From Atheist to Agnostic

I was an atheist for almost my entire life. I could not believe that God existed, so that's how I described myself.

I believed in Christianity as an ethical system, so I would call myself, as the great Oriana Fallaci, a 'Christian atheist', expression which has simarities to 'secular Jew'.

I have recently realized things that cast serious doubts on my previous way of thinking.

The moral validity of Christianity was in no question before and is in no question now.
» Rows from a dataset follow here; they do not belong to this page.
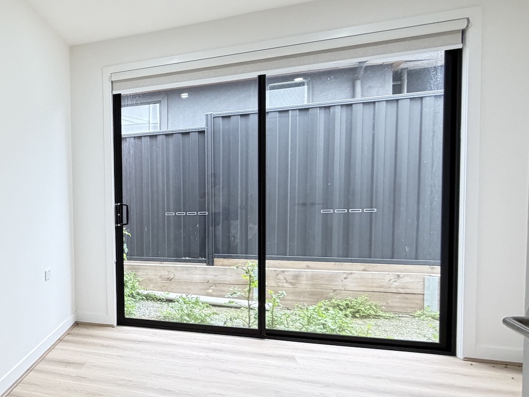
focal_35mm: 29
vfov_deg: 48.1
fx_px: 443
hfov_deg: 49.7
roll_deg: +1.9
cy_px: 224
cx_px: -4
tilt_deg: -2.6
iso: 200
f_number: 2.2
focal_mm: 2.22
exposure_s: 1/100
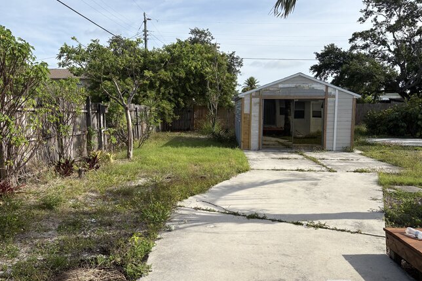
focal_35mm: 28
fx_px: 328
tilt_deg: -5.6
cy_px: 142
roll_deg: +0.1
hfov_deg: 65.5
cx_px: 213
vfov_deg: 46.4
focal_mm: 5.96
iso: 50
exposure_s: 1/3125
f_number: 1.6
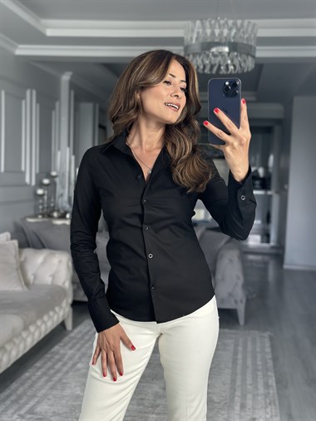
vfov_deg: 39.6
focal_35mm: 48
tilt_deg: -19.4
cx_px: 158
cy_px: 210
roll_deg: -0.4
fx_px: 584
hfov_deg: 30.3
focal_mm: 6.86
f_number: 1.78
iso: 125
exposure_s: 1/94
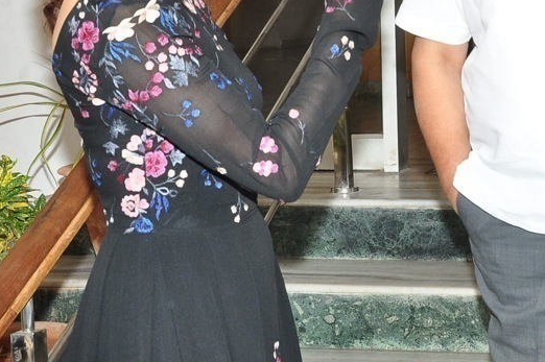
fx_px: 1303
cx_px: 597
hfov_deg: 22.3
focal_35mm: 86
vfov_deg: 15.7
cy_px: 76
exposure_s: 1/125
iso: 400
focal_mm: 25
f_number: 8
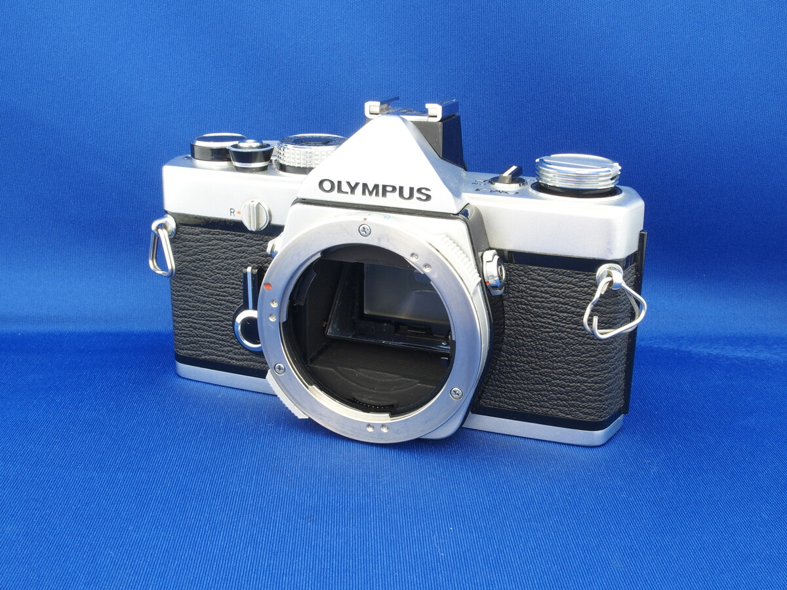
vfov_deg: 34.3
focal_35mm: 42
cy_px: 295
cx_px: 394
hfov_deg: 44.8
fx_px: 955
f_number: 8
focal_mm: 9
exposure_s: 2
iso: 100
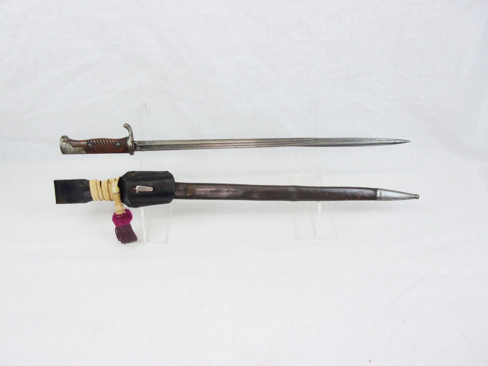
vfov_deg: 49.7
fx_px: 395
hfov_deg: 63.4
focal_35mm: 28
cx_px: 244
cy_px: 183
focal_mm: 5.1
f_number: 3.9
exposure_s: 1/42
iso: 80
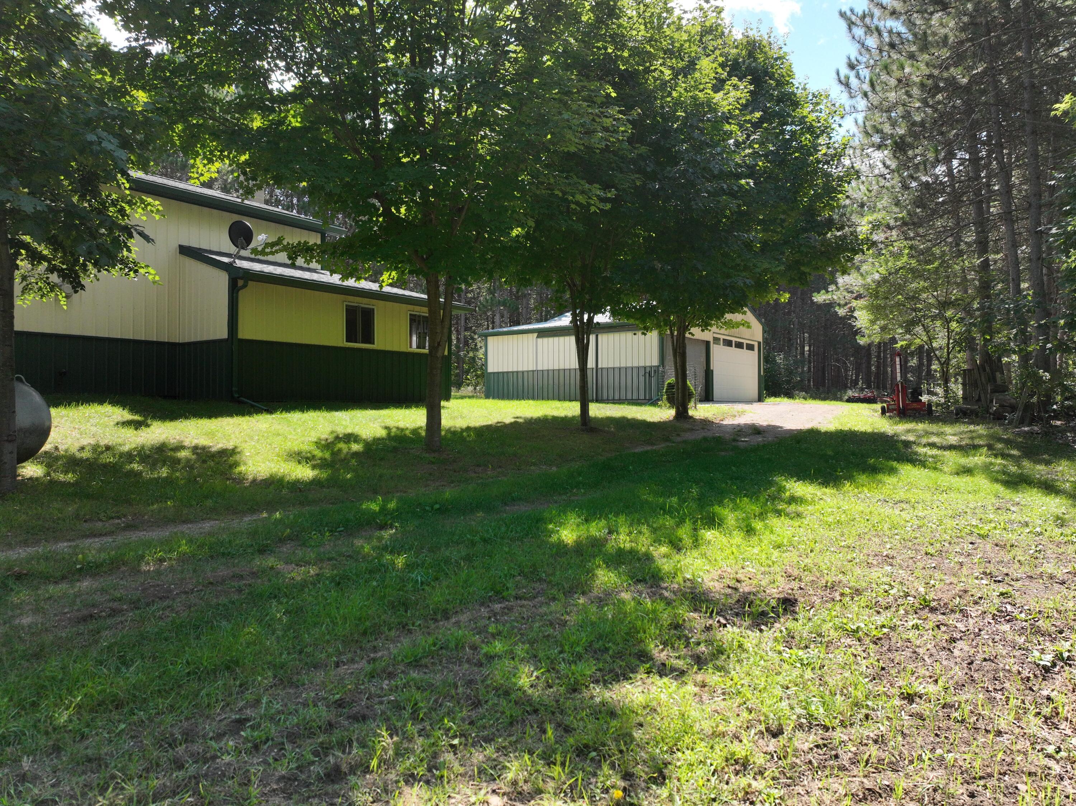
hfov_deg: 71.6
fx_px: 746
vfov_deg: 56.8
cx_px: 538
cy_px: 403
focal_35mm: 24
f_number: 2.8
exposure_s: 1/1250
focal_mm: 12.29
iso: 250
But it is the issue of the existence of God which is not so simple as I mistakenly believed.

Science in itself is too limited to provide evidence to prove or disprove it, as I've always known, although Newton himself, for example, made God part of his theory as absolute time.
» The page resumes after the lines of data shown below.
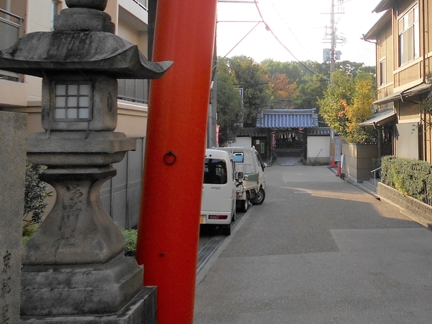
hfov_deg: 35.7
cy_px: 73
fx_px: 636
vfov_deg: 28.1
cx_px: 373
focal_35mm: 51
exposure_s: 1/400
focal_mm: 4.6
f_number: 3.2
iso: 80
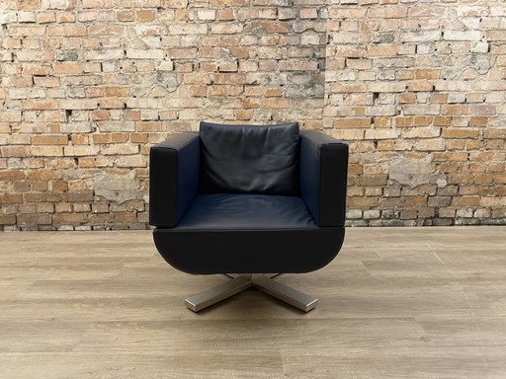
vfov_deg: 53.1
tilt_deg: -12.9
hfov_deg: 67.3
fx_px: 380
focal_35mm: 26
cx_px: 253
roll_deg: -0.1
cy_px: 190
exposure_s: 1/50
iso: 160
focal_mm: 4.25
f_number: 1.8
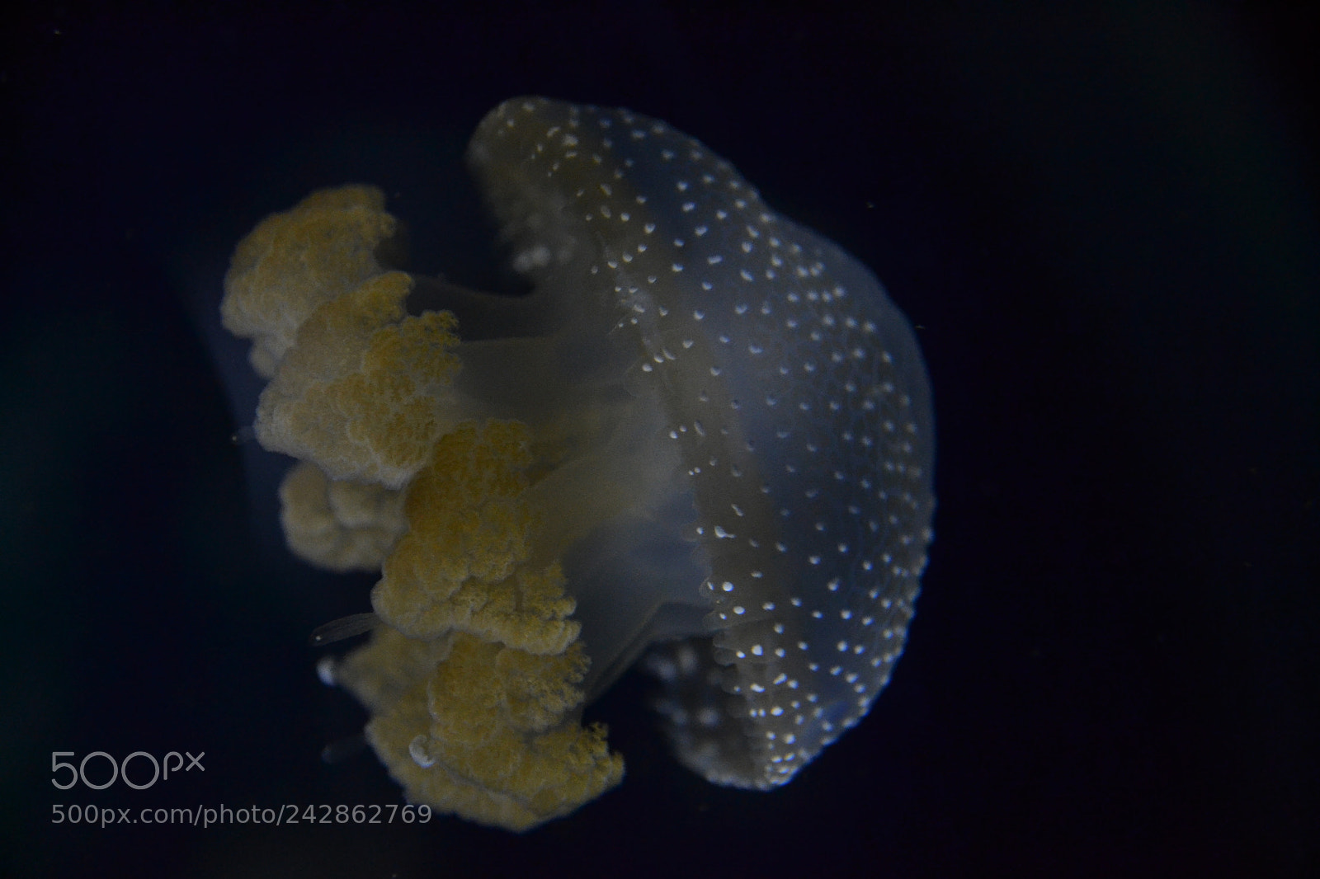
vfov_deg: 13.4
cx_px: 660
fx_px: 3739
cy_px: 440
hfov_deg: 20.0
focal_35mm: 102
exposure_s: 1/100
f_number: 5
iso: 1600
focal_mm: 68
But, paradoxically, it is not the content of science, namely what is inside it, that gives us an indication here, but rather its limits, what is outside it.

Science's laws of nature can explain many of its phenomena and have the potential to make us understand even more.

But there are three moments which require an enormous leap of faith in the NON-existence of God to believe that science can ever explain them.

These three moments are: the origin of matter, life and consciousness.

Science can understand pretty well what happens after those key moments, but it cannot explain them.

In successive posts I'll deal with these further, but for the moment I want to report how Melanie Phillips, in her book The Book Turned Upside Down, describes her conversation with Richard Dawkins in 2008 following a public debate between him and John Lennox.

'I asked Dawkins whether he believed that the origin of all matter was most likely to have been an entirely spontaneous event. He agreed that he did think so. I put it to him that he seemed therefore to be arguing that something could be created out of nothing - which surely runs counter to the scientific principles of verifiable evidence that he tells us should govern all our thinking'.

Think about it: people who do not believe in God usually adduce as reason how we have never experienced anything with God's attributes.

But the alternative theory, that matter, ie something, arose from nothing, also describes an event that we have never experienced.

Atheism activists and scientific triumphalists, of whom Dawkins is the most famous, misleadingly portray this conflict about the existence of God as one between the rational believers in evidence-based theories (as they, the atheists, modestly consider themselves) and the irrational, superstition-bound theists.

But the reality is entirely different. The question of whether the universe had a Creator or emerged from nothing is one which can be answered, either way, ONLY with reference to, and belief in, an entity or event of which we have absolutely no experience.

Both our senses and evidence here do not help at all.

It is a work in progress but for the moment, not being able to choose one or the other explanation, I call myself agnostic.

1 comment:

  1. My family is quite devout (or as devout as the CoE permits), and I was bullied a bit for it in school. I began to read Nietzsche very young and after that became a pretty uncompromising atheist. Oddly I wrote an article 'In defence of the Bible belt', before I read this. I feel pretty much the same as you. I definitely wouldn't call myself an atheist these days. I also like Fallacis 'Christian atheist' concept. Martin Amis said - in the presence of his dying friend Christopher Hitchens - that atheism is too undeservedly confident of itself and that he prefers to be agnostic. I think atheism comes more from forces of reaction than of reasoning. People see the evil practiced by some religions and make a simple judgement based upon their emotions. And yet emotion has a very complicated relationship with logic and can be deceptive.